I am using the Chemical Identitiy Resolver node to search for CAS Numbers based on SMILES codes. I want to check know if the CAS number I have for the SMILES is among the result provided by the CIR node.
In other words I want to check if a string is among a list of strings. The problem is the format of the data. The CIR node gives the results as multiple lines in one column. I think that therefore, the rule engine does not do it´s job. Please find below an example:
The problem isn’t the CAS CIR column, it’s your rules.
As stated in the description box, the LIKE function checks whether the value of the left expression is like the wildcard pattern defined by the right expression. You’ve flipped this around for some reason.
Maybe I wasn’t clear or extensive in my previous explanation.
‘Removing the asterisks’ meant a call of attention for your $CAS Search$ column in the case that you attempt the ‘regex match’ approach, as in this case, they won’t be needed. Not referred to the ‘Rule Engine’'s method.
Hi @Alkaline, I can see that this appears to be a bug (or undocumented feature!) in that in my test even just a wildcard * with no other characters fails a pattern match as soon as the string contains lines feeds. Certainly that would not be expected behaviour I think.
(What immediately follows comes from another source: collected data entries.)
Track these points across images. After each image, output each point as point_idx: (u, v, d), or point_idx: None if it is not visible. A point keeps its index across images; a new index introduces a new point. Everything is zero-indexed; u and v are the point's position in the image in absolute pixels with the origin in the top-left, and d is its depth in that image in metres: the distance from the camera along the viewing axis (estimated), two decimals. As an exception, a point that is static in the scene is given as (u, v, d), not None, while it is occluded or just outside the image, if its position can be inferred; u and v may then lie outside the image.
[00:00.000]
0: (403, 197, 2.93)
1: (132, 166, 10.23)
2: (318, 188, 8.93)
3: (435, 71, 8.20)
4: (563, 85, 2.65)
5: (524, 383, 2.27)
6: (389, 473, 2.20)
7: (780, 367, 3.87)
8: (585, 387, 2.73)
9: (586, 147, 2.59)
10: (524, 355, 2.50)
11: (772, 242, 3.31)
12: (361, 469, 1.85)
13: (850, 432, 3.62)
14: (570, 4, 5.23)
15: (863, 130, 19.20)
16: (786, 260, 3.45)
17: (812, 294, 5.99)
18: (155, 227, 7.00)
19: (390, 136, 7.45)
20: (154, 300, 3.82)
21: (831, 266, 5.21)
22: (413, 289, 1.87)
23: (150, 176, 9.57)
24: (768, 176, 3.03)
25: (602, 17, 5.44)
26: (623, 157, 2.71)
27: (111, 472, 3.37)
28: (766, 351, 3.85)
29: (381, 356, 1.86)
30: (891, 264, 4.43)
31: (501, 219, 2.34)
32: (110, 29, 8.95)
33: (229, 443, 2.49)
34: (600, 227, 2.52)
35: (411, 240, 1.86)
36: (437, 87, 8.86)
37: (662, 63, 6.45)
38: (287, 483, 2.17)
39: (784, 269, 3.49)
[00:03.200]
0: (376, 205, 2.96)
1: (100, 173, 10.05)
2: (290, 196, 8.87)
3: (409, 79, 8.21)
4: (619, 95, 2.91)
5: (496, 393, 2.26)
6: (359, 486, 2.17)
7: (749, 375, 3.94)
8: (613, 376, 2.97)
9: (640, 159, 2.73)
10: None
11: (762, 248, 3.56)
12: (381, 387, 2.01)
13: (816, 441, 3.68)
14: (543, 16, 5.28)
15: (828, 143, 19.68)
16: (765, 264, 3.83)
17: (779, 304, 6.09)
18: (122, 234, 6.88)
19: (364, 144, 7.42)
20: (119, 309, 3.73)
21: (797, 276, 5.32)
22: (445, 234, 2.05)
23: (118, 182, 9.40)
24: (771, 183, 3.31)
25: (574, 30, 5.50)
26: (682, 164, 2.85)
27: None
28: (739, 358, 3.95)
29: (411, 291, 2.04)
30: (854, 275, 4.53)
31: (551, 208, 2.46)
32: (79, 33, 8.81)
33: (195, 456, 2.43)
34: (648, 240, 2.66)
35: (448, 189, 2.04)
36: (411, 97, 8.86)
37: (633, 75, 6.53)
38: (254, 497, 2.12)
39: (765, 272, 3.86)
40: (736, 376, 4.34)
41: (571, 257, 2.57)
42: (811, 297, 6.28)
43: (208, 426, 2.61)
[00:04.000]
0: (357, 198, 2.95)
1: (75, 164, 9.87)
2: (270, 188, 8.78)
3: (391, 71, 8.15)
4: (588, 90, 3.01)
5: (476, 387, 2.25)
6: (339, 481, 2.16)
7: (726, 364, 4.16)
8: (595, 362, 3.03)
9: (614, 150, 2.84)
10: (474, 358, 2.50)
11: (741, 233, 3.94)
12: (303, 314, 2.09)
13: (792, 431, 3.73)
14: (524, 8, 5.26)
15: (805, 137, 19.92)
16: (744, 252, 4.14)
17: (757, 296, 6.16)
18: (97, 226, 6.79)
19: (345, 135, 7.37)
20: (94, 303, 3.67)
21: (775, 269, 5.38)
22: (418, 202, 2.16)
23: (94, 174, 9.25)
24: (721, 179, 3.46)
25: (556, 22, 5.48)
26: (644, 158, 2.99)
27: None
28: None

To be honest, I would say that the suggestion from @elsamuel …
… probably provides the least complex workaround to your problem.
Depending on how the multi-line strings were created you might have to replace just newlines \n, or possibly replace carriage return +line feed \r\n with an alternative character that could be just a space or some more obscure character such as ¬ just so that the problem goes away, as suggested
Having done that, your code should work. (It worked for me when I set up test data similar to yours)
@elsamuel , @takbb
The ‘Row0’ (in elsamuel table) has to return ‘False’ as $CAS Search$ is not in first position in $CAS CIR$ list. The same is happening for your ‘Row2’, because the Rules are not requesting it.
I’d go with the workaround to replace the newlines with some other character, as @elsamuel suggested. @Alkaline, if you want to match only for the first CAS, you can then take your first idea and have only the asterisks at the end of the CAS Search, that is make the string only match if the beginning matches using the rule engine logic proposed by @elsamuel.
Of course, @gonhaddock’s solution with the cell splitter works just as fine I just wanted to tell you that I filed a bug under reference AP-17933 to let you know the newline issue is in our system. I don’t know whether it is a good idea to change the behavior from a backwards compatibility perspective, but instead have an explanatory text in the description of “LIKE” that newlines are not treated as regular characters would help.
Thanks all for reporting and proposing solutions/workaround!
thank you all for your help. For me it looks that everyone has some slightly different results. But in the end we managed to solve the issue with the suggestions from everyone . And thank you for taking care that the bug will be fixed.